Interpreting Results
Liberty Mutual’s Manual Material Handling Population Percentiles are based on psychophysics. Psychophysics is the science that studies the relationship between the perception of the magnitude of a sensation and the magnitude of the stimulus. An example of this is how salty something tastes in relation to how much salt something contains. The same idea has been applied by Liberty Mutual (and other research groups) to determine what weights and forces people find acceptable when performing lifting, lowering, pushing, pulling, and carrying tasks. The Liberty Mutual data are the most referenced source of psychophysically determined manual handling limits (Lowe, et al., 2015) and are major component of the NIOSH Revised Lifting Equation (Waters, et al., 1994).
The metric that is derived from this research is the population percentile – the percent of the population that can be expected to do a specific task “without straining themselves, or without becoming unusually tired, weakened, overheated, or out of breath” (Snook and Ciriello, 1991). We summarize this description by saying the population percentile indicates the percent of the population that can be expected to do a specific task without “overexertion”. The LOWER this number is, the HIGHER the risk of injury. The goal is to design jobs that are acceptable to at least 90% of the female population. Tasks whose population percentile is less than 75% of the female population expose workers to much higher risk of injury (Snook, et al., 1978, Marras, et al., 1999). The 75th female population percentile is the criterion that the NIOSH Revised Lifting Equation is based on (Waters, et al., 1994).
The use of the female 75th percentile as a criterion does NOT mean that only females are more susceptible to back pain; on the contrary, BOTH males and females are at elevated risk for back injuries when the female population percentile is below 75%. While males, on average, have higher weight/force capability than females, it is the female preferred weights/forces that provide discernment to injury risk for both males and females. Here’s an analogy. Say you went to a picnic and the host served everyone potato salad. Let’s say all the men and most (74%) of the women thought it tasted great, but 26% of the women said, “something doesn’t taste right about that potato salad”. When everyone got home they ALL got sick.
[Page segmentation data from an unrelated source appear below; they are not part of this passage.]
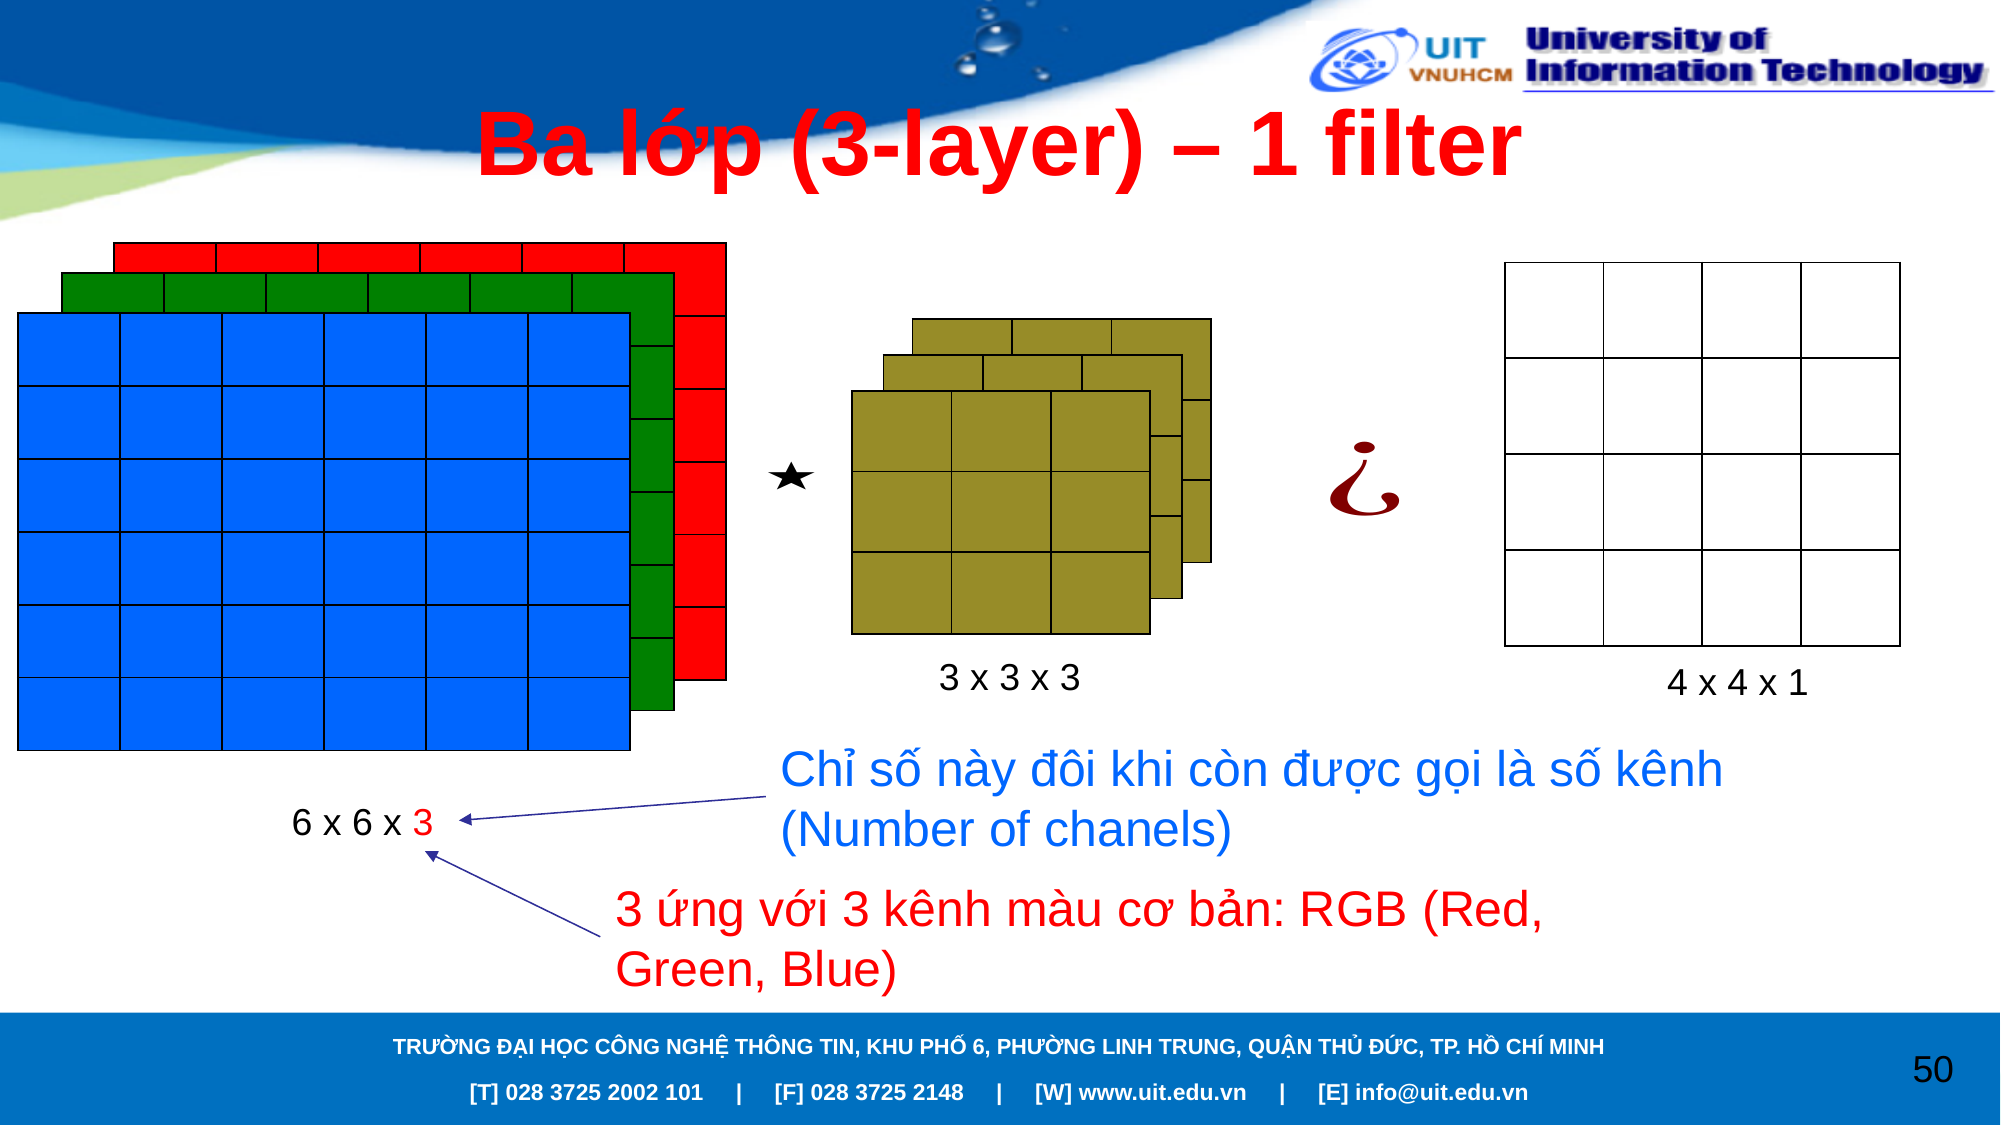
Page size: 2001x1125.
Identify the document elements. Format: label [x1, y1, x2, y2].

table_cell [1802, 359, 1899, 453]
table_cell [952, 553, 1050, 633]
table_cell [223, 460, 323, 531]
table_cell [325, 533, 425, 604]
table_cell [529, 678, 629, 750]
table_cell [631, 566, 673, 637]
table_header [165, 274, 265, 312]
table_cell [529, 387, 629, 458]
table_cell [427, 678, 527, 750]
table_header [421, 244, 521, 272]
table_cell [427, 533, 527, 604]
table_cell [675, 535, 725, 606]
table_cell [675, 390, 725, 461]
table_cell [325, 606, 425, 677]
table_cell [427, 460, 527, 531]
table_cell [1506, 455, 1603, 549]
table_cell [631, 639, 673, 710]
table_header [19, 314, 119, 385]
title [99, 45, 1900, 233]
table_cell [427, 387, 527, 458]
table_cell [223, 533, 323, 604]
table_header [952, 392, 1050, 471]
table_header [223, 314, 323, 385]
table_cell [1052, 553, 1149, 633]
table_cell [1052, 472, 1149, 551]
table_cell [1183, 481, 1210, 562]
table_cell [19, 460, 119, 531]
table_cell [121, 460, 221, 531]
table_cell [529, 533, 629, 604]
table_header [427, 314, 527, 385]
text_box [1652, 650, 1835, 710]
table_cell [675, 463, 725, 534]
table_header [529, 314, 629, 385]
table_header [913, 320, 1011, 354]
table_cell [121, 678, 221, 750]
table_header [884, 356, 982, 390]
table_cell [223, 387, 323, 458]
table_cell [325, 387, 425, 458]
table_header [1112, 320, 1210, 399]
table_header [573, 274, 673, 345]
table_cell [853, 553, 951, 633]
table_cell [1604, 455, 1701, 549]
table_cell [1183, 401, 1210, 479]
table_header [115, 244, 215, 272]
table_header [625, 244, 725, 315]
picture [0, 0, 2001, 1125]
table_cell [223, 678, 323, 750]
table_cell [1151, 437, 1181, 515]
table_header [1802, 263, 1899, 357]
text_box [924, 645, 1107, 706]
table_cell [631, 347, 673, 418]
table_cell [1604, 359, 1701, 453]
table_cell [1703, 551, 1800, 645]
table_header [217, 244, 317, 272]
table_cell [19, 606, 119, 677]
table_header [1604, 263, 1701, 357]
table_header [267, 274, 367, 312]
table_cell [223, 606, 323, 677]
table_header [1083, 356, 1181, 435]
table_cell [19, 533, 119, 604]
table_header [471, 274, 571, 312]
table_cell [1703, 359, 1800, 453]
table_cell [1506, 359, 1603, 453]
table_cell [853, 472, 951, 551]
table_header [523, 244, 623, 272]
table_cell [19, 387, 119, 458]
table_header [1013, 320, 1111, 354]
table_header [1052, 392, 1149, 471]
table_cell [19, 678, 119, 750]
table_cell [325, 678, 425, 750]
table_header [369, 274, 469, 312]
table_header [853, 392, 951, 471]
table_cell [121, 606, 221, 677]
table_header [121, 314, 221, 385]
table_header [325, 314, 425, 385]
text_box [276, 729, 1938, 1005]
table_header [984, 356, 1081, 390]
table_cell [952, 472, 1050, 551]
table_cell [1703, 455, 1800, 549]
table_cell [121, 387, 221, 458]
table_header [63, 274, 163, 312]
table_cell [1604, 551, 1701, 645]
table_cell [675, 317, 725, 388]
table_header [1506, 263, 1603, 357]
table_cell [529, 460, 629, 531]
table_cell [631, 493, 673, 564]
table_cell [631, 420, 673, 491]
table_cell [121, 533, 221, 604]
table_cell [1506, 551, 1603, 645]
table_cell [675, 608, 725, 679]
table_cell [1802, 455, 1899, 549]
table_cell [529, 606, 629, 677]
table_cell [325, 460, 425, 531]
table_cell [1802, 551, 1899, 645]
table_cell [1151, 517, 1181, 598]
table_cell [427, 606, 527, 677]
table_header [1703, 263, 1800, 357]
table_header [319, 244, 419, 272]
In this analogy, it was a small fraction of the population that was perceptive to the risk of getting sick, even though everyone was susceptible to getting sick. The 75th female population percentage is the level that is sensitive to identifying high risk tasks.
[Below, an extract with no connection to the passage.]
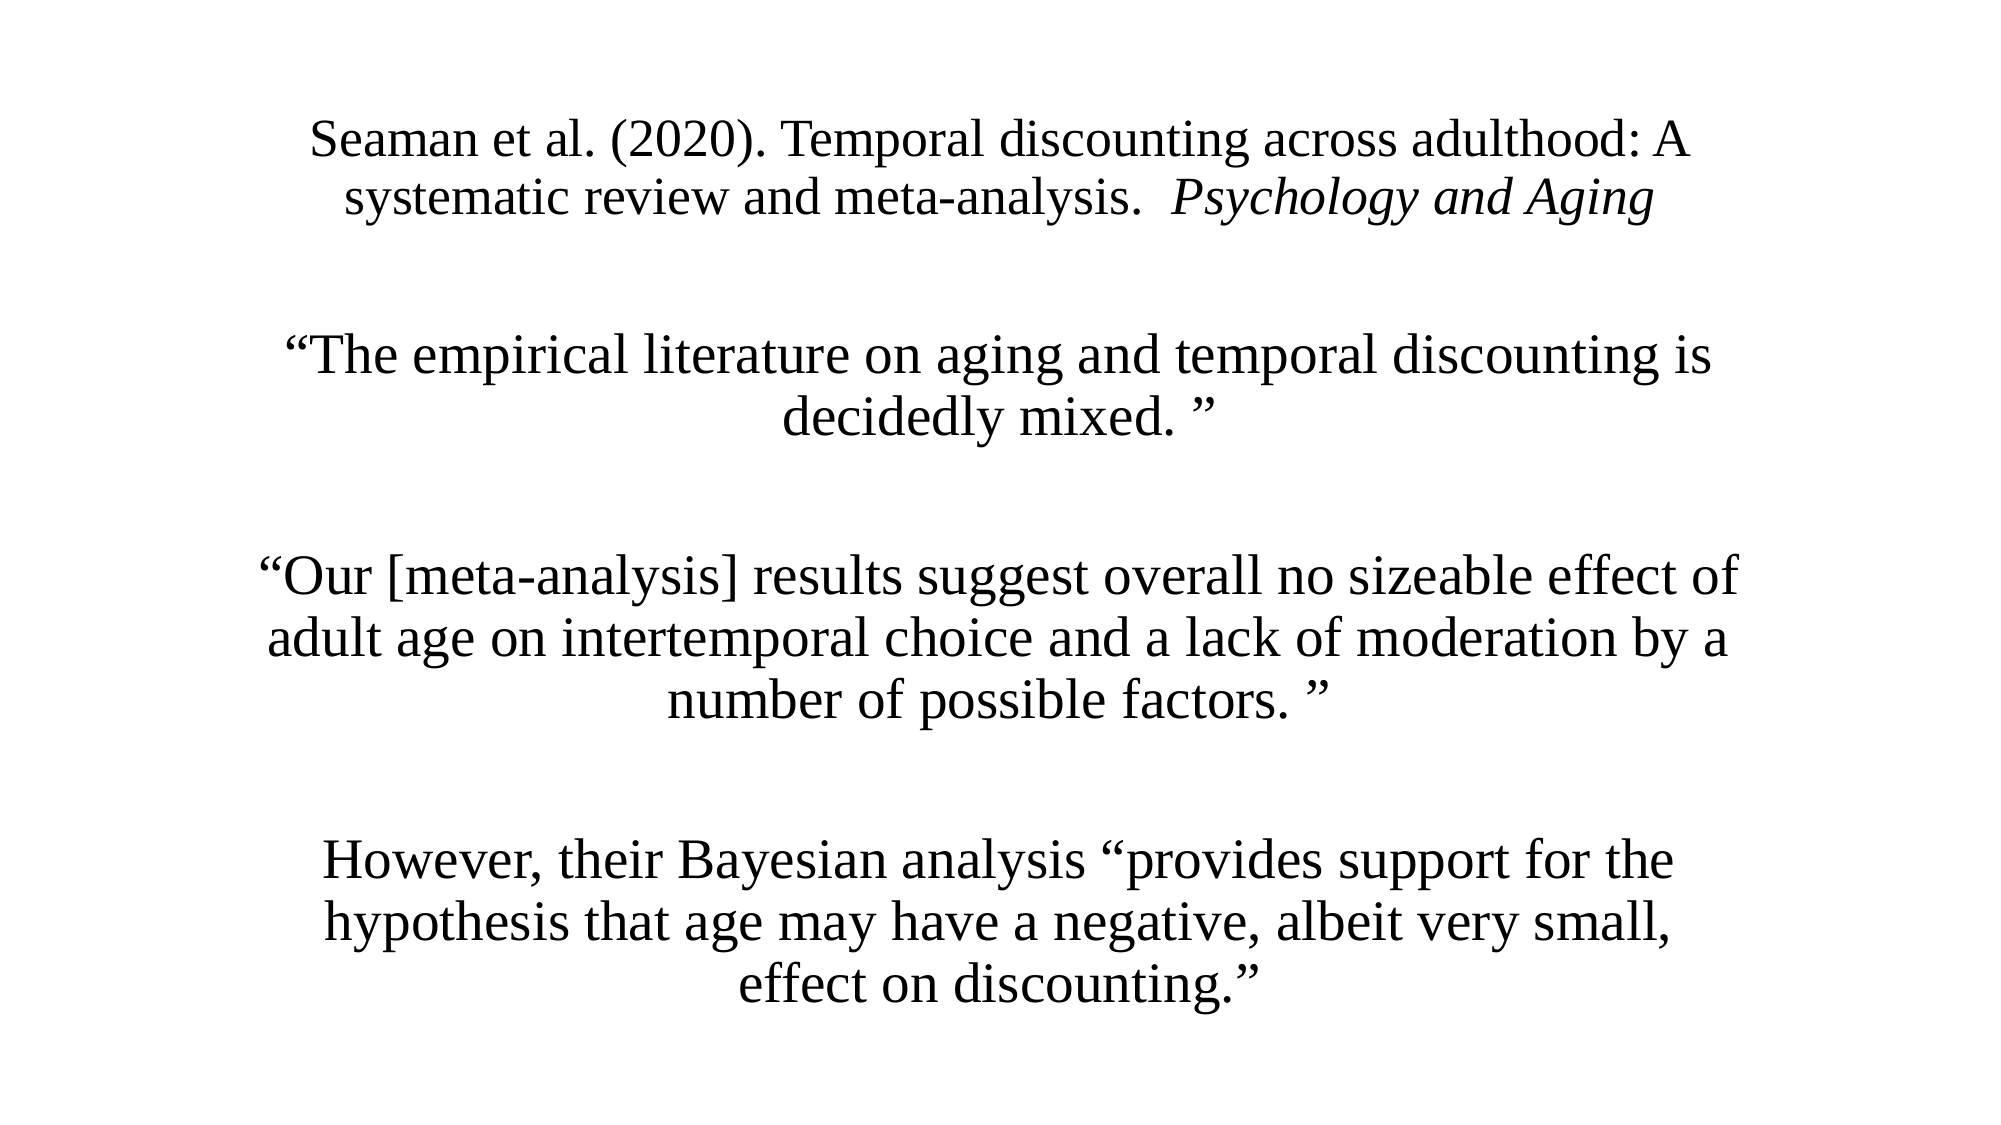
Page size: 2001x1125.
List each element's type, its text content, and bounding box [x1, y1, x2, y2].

list Seaman et al. (2020). Temporal discounting across adulthood: A systematic review and meta-analysis. Psychology and Aging “The empirical literature on aging and temporal discounting is decidedly mixed. ” “Our [meta-analysis] results suggest overall no sizeable effect of adult age on intertemporal choice and a lack of moderation by a number of possible factors. ” However, their Bayesian analysis “provides support for the hypothesis that age may have a negative, albeit very small, effect on discounting.” [240, 102, 1760, 1022]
For certain jobs and industries, it is very difficult to design jobs that can be performed by 75% (or more) of the female work population. Liberty Mutual population percentiles are very often used to perform what-if scenarios of various ergonomic interventions to help determine the most cost effective and practical solution that offers the highest degree of control. There is no right answer or wrong solution. Whatever solution offers the most practical, cost effective and highest degree of control possible is a good result.
Lowe, B.D., Dempsey, P.G. and Jones, E.M., 2019. Ergonomics assessment methods used by ergonomics professionals. Applied ergonomics, 81, p.102882.
Waters, T.R., Putz-Anderson, V. and Garg, A., 1994. Applications manual for the revised NIOSH lifting equation.